Equally important, the Court rejected the argument that the expiry of the policy made the matter moot or futile. The relief still had practical value because it restored the applicants to the position they ought to have occupied had IRCC performed the intake task when required. At the same time, the Court declined to impose a deadline for final TRV determination, which shows the continued limits of the remedy.

A.A. v Canada (Citizenship and Immigration), 2026 FC 365 and 2026 FC 366

These related Gaza-policy decisions involved applicants who had already moved beyond the code stage and had submitted TRV applications. That procedural posture mattered. Unlike A.F.M.B., the cases no longer concerned a simple intake failure. They involved files already inside the system, where security screening, biometrics, and exit-related realities remained unresolved.

In both matters, Justice Aylen dismissed the applications. The Court emphasized that humanitarian urgency does not override the statutory imperative of security screening. The applicants sought, in substance, to compel progress through several future stages of the process, but the Court held that mandamus cannot be used to impose a sequence of obligations whose legal prerequisites have not yet been satisfied.

The two decisions also show the importance of attribution of delay. In 366 in particular, the Court noted that background information requested by IRCC was not provided until much later, which weakened the argument that the delay was exclusively government-caused. In both cases, outstanding biometrics were another major obstacle. The Court held that IRCC could not be faulted for not rendering final decisions while biometrics remained unavailable.

The Court also refused requests framed as requiring Canada to work with foreign authorities to secure exit from Gaza, treating that form of relief as an attempt to compel diplomatic advocacy rather than an ordinary administrative duty. Taken together, the A.A. decisions confirm that once a file has entered substantive processing, mandamus becomes materially harder to obtain.

Practical Takeaways

  • The strongest mandamus cases continue to be those where IRCC failed to perform a simple intake, completeness, or routing task.
  • Where delay is tied to security screening, biometrics, or other unresolved statutory requirements, the Court is far less likely to intervene.
  • Proof of completeness remains essential. Missing records, incomplete submissions, or failure to respond to deficiency notices can be fatal.
  • Counsel should respond promptly and fully to discretionary information requests, even where the request appears debatable.
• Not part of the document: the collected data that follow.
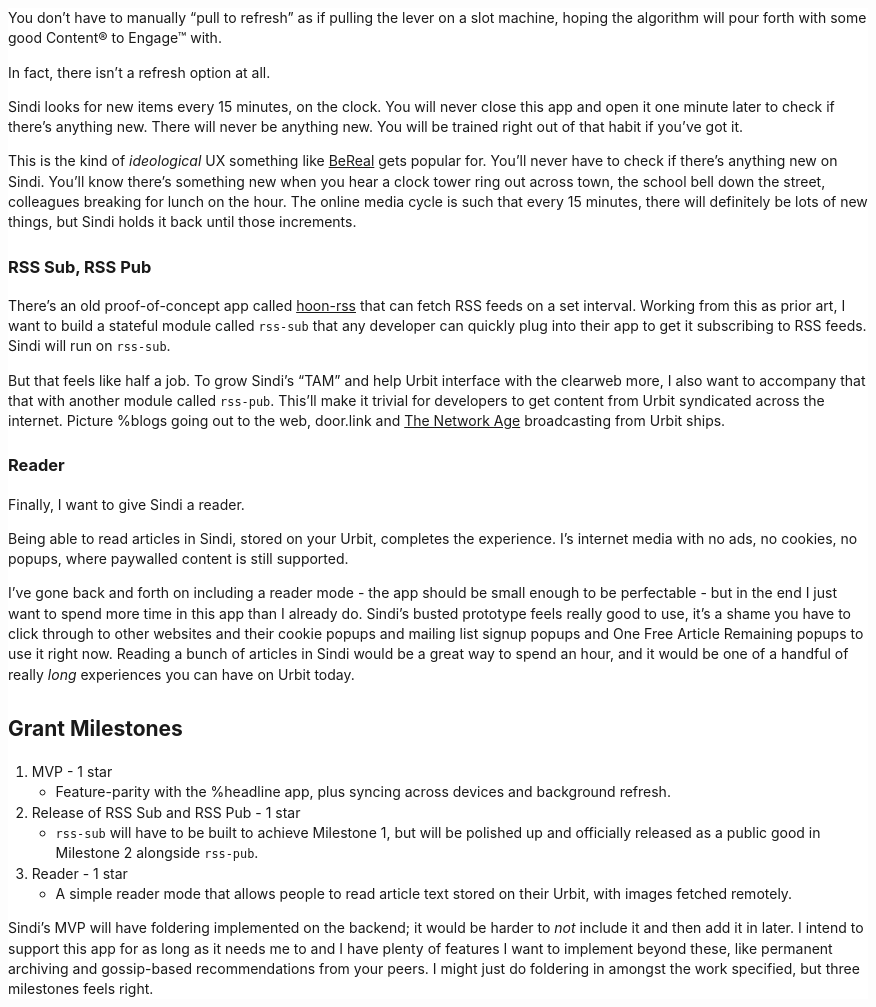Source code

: You don’t have to manually “pull to refresh” as if pulling the lever on a slot machine, hoping the algorithm will pour forth with some good Content® to Engage™ with.

In fact, there isn’t a refresh option at all.

Sindi looks for new items every 15 minutes, on the clock. You will never close this app and open it one minute later to check if there’s anything new. There will never be anything new. You will be trained right out of that habit if you’ve got it.

This is the kind of *ideological* UX something like [BeReal](https://bere.al/en) gets popular for. You’ll never have to check if there’s anything new on Sindi. You’ll know there’s something new when you hear a clock tower ring out across town, the school bell down the street, colleagues breaking for lunch on the hour. The online media cycle is such that every 15 minutes, there will definitely be lots of new things, but Sindi holds it back until those increments.

### RSS Sub, RSS Pub
There’s an old proof-of-concept app called [hoon-rss](https://github.com/clonex10100/hoon-rss) that can fetch RSS feeds on a set interval. Working from this as prior art, I want to build a stateful module called `rss-sub` that any developer can quickly plug into their app to get it subscribing to RSS feeds. Sindi will run on `rss-sub`.

But that feels like half a job. To grow Sindi’s “TAM” and help Urbit interface with the clearweb more, I also want to accompany that that with another module called `rss-pub`. This’ll make it trivial for developers to get content from Urbit syndicated across the internet. Picture %blogs going out to the web, door.link and [The Network Age](https://rss.com/podcasts/thenetworkage/) broadcasting from Urbit ships.

### Reader
Finally, I want to give Sindi a reader.

Being able to read articles in Sindi, stored on your Urbit, completes the experience. I’s internet media with no ads, no cookies, no popups, where paywalled content is still supported. 

I’ve gone back and forth on including a reader mode - the app should be small enough to be perfectable - but in the end I just want to spend more time in this app than I already do. Sindi’s busted prototype feels really good to use, it’s a shame you have to click through to other websites and their cookie popups and mailing list signup popups and One Free Article Remaining popups to use it right now. Reading a bunch of articles in Sindi would be a great way to spend an hour, and it would be one of a handful of really *long* experiences you can have on Urbit today.

## Grant Milestones
1. MVP - 1 star
	* Feature-parity with the %headline app, plus syncing across devices and background refresh.
2. Release of RSS Sub and RSS Pub - 1 star
	* `rss-sub` will have to be built to achieve Milestone 1, but will be polished up and officially released as a public good in Milestone 2 alongside `rss-pub`.
3. Reader - 1 star
	* A simple reader mode that allows people to read article text stored on their Urbit, with images fetched remotely.

Sindi’s MVP will have foldering implemented on the backend; it would be harder to *not* include it and then add it in later. I intend to support this app for as long as it needs me to and I have plenty of features I want to implement beyond these, like permanent archiving and gossip-based recommendations from your peers. I might just do foldering in amongst the work specified, but three milestones feels right.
Applicant-side delay can significantly weaken a mandamus claim.
  • Relief may still be available after the expiry of a temporary public policy if IRCC’s own failure prevented timely access to the process.
  • Precise pleadings remain important. The Court will not readily entertain materially different relief at the hearing stage.

Conclusion

March 2026’s mandamus decisions do not suggest a broad expansion of the remedy. Rather, they reflect a disciplined distinction between two types of cases. The Court is prepared to correct administrative failure at the point of entry into a process, but remains reluctant to compel final or near-final outcomes where statutory screening requirements, biometrics, and operational constraints remain unresolved. For practitioners, that distinction is likely to remain the central organizing principle in future immigration mandamus litigation.